La decisión más relevante, también la de mayor trascendencia potencial para nuestra  economía, es la adoptada por el Consejo Europeo el pasado julio de constituir el fondo “NextGeneration EU”. Serán 750.000 millones de euros los que lo nutran mediante la  emisión de bonos comunitarios en los mercados. La transición ecológica y la digitalización son los dos destinos preferentes, impulsores de la necesaria modernización de las economías europeas asumida como objetivo esencial por la Comisión. De esos fondos, España puede ser beneficiaria de 140.000 millones de euros, más de la mitad en transferencias; el resto podrá llegar mediante préstamos con costes incluso más ventajosos que los muy favorables ofrecidos hoy por los mercados a nuestra deuda pública. Las contrapartidas exigidas, la dichosa “condicionalidad”, no es la propia de otros mecanismos de financiación asistida o de “rescate”. Pero es razonable que las instituciones europeas traten de asegurarse una adecuada utilización de esos recursos y, para ello, verificar que los procedimientos de decisión son los adecuados, al igual que los criterios de evaluación de los proyectos, de identificación de sus contribuciones. La gobernanza de todo el proceso incluida la supervisión técnica y la coordinación entre administraciones públicas es también esencial.
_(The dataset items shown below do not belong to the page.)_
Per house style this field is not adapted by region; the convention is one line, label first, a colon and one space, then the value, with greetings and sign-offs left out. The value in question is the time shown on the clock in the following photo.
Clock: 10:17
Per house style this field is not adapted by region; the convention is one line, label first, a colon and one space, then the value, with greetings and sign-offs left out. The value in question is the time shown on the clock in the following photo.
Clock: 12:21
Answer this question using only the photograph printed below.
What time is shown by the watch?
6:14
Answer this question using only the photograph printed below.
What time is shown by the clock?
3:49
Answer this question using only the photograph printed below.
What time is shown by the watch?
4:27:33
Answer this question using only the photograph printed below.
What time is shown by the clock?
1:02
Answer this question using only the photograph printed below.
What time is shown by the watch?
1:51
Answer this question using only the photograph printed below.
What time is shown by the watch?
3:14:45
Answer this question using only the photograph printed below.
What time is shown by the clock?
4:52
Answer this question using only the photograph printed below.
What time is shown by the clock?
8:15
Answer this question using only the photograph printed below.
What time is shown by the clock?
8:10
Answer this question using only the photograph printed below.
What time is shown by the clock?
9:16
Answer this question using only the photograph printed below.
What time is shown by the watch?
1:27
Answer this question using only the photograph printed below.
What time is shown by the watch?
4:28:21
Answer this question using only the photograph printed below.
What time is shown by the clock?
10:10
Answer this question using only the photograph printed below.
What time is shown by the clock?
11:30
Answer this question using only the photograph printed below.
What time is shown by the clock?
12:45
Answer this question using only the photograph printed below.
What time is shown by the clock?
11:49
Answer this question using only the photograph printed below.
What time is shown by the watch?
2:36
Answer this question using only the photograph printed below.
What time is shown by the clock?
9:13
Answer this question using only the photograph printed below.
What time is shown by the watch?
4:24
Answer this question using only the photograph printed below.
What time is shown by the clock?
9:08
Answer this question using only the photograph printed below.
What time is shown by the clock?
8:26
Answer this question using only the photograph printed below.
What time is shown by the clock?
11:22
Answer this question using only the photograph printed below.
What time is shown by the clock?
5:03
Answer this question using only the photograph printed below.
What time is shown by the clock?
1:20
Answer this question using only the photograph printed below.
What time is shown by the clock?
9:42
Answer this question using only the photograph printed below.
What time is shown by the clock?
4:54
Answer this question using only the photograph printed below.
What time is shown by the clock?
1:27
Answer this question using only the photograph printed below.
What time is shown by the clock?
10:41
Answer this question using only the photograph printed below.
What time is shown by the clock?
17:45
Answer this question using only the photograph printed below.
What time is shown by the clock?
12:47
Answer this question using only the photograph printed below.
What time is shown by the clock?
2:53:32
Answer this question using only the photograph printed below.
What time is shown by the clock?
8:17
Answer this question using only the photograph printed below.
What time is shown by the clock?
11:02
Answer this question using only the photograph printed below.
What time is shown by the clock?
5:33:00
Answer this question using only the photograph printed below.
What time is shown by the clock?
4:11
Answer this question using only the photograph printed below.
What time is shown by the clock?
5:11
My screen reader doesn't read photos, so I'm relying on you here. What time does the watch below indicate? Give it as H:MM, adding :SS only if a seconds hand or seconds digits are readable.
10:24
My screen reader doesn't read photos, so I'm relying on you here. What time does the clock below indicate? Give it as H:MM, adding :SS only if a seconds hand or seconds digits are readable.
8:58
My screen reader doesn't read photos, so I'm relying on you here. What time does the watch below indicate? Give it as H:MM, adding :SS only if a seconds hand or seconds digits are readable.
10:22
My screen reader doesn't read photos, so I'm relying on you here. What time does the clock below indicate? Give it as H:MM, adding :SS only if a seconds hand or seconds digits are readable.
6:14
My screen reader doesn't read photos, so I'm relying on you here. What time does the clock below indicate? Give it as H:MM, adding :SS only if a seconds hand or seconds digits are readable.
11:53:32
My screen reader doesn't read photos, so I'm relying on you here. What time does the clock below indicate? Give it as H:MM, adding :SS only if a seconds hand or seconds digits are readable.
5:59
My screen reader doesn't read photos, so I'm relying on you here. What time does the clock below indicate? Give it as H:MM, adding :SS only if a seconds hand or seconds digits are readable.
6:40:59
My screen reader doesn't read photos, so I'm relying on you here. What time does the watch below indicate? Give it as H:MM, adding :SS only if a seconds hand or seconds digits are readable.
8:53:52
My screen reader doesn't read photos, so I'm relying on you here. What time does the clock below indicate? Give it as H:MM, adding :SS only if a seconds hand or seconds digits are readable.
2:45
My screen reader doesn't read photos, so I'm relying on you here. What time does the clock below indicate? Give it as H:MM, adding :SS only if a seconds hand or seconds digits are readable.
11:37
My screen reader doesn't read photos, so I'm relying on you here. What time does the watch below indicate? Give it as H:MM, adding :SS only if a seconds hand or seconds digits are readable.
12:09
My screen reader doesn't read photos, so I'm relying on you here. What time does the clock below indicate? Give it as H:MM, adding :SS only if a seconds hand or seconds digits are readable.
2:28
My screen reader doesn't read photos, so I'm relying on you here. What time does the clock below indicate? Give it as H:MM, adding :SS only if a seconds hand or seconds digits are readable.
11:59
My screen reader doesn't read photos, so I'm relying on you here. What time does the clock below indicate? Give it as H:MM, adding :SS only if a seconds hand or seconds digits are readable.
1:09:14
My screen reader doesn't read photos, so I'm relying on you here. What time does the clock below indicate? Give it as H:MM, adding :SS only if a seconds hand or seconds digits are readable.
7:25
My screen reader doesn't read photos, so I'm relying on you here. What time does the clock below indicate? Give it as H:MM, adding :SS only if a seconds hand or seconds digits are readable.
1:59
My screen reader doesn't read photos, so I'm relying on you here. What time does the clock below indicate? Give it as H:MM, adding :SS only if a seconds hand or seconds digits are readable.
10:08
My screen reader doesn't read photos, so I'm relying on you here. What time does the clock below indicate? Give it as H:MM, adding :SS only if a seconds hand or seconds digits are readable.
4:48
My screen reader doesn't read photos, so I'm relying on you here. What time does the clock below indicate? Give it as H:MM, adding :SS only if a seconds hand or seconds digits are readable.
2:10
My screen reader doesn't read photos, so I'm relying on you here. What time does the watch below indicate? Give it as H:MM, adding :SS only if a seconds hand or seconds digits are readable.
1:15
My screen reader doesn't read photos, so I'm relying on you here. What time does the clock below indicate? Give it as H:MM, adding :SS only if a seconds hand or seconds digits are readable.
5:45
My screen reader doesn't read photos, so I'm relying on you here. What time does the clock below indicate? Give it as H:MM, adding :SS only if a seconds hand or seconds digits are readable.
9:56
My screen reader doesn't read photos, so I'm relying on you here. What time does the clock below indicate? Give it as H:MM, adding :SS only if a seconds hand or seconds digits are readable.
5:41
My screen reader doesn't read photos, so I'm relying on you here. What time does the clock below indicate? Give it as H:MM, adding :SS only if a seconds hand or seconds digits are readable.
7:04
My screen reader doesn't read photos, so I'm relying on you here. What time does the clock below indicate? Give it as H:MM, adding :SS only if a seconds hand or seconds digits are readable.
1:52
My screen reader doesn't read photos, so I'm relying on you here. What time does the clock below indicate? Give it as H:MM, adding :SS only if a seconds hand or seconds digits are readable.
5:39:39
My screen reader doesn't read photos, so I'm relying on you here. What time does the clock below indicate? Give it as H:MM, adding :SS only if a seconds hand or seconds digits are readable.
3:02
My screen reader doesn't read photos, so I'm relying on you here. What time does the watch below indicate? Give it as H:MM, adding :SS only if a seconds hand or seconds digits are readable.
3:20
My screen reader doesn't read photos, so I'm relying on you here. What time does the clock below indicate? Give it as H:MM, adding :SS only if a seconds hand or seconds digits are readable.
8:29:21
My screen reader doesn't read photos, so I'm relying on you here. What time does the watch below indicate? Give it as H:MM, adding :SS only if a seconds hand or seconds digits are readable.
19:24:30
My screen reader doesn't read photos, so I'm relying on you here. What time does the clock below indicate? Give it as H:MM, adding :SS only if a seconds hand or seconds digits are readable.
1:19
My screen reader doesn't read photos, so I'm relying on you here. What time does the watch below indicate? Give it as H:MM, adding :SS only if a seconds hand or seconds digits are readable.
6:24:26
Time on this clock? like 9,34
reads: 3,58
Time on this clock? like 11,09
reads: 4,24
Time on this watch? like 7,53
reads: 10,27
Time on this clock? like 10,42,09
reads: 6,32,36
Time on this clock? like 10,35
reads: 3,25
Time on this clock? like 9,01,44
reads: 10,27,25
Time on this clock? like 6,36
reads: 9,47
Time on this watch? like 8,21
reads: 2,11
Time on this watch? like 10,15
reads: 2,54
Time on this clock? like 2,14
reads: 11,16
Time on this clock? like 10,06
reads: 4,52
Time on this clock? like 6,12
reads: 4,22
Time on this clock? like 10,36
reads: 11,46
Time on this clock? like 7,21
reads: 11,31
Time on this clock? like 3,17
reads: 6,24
La intensificación de la inversión no es suficiente. Para tratar de maximizar la rentabilidad social de las mismas es necesario que esos análisis coste-beneficio de los proyectos sean acompañados de una agenda de reformas favorecedoras de la generación de valor por las inversiones y, en todo caso, que sienten las bases de esa genérica modernización en que coinciden las autoridades españolas y las europeas. En la satisfacción de propósitos tales y en la disposición de métodos de trabajo que facilitan la gestión de los proyectos, la experiencia de algunas empresas sería conveniente aprovecharla. Ello facilitaría la amplificación inversora de los recursos comunitarios con aportaciones de fondos privados.

No son empeños difíciles de concretar. Pero es cierto que su consecución precisa de un atributo hoy escaso en nuestro país: la cohesión política suficiente para convenir en compromisos de medio y largo plazo, que es donde alcanzan los efectos pretendidos de esos proyectos. También para reducir la incertidumbre asociada a los ciclos electorales, para mejorar la propia gestión publica de los proyectos, introduciendo modificaciones procedimentales que, sin menoscabo del rigor, doten de agilidad y flexibilidad a los mecanismos de contratación pública. No menos importante, esa cohesión es necesaria para minimizar las diferencias entre el gobierno central y los de las CCAA, donde una parte muy significativa de esos recursos acabarán invirtiéndose.

El territorio del acuerdo debería extenderse igualmente a la definición de una senda de saneamiento de las finanzas públicas a medio plazo. A pesar de que los estímulos fiscales no han sido los más cuantiosos de Europa, el déficit y la deuda publica ascenderán este año a niveles difíciles de soportar en condiciones normales. Que este no sea el momento de priorizar la contención de esos desequilibrios (“preocúpense primero de combatir la guerra y una vez ganada de pagarla” decía hace poco la directora de investigación del Banco Mundial, Carmen Reinhart), no significa que pueda marginarse la atención a los mismos. El Pacto de Toledo puede ser una referencia válida al respecto, al menos la que permite confiar en que la ofuscación no es necesariamente la única aproximación al tratamiento de los problemas.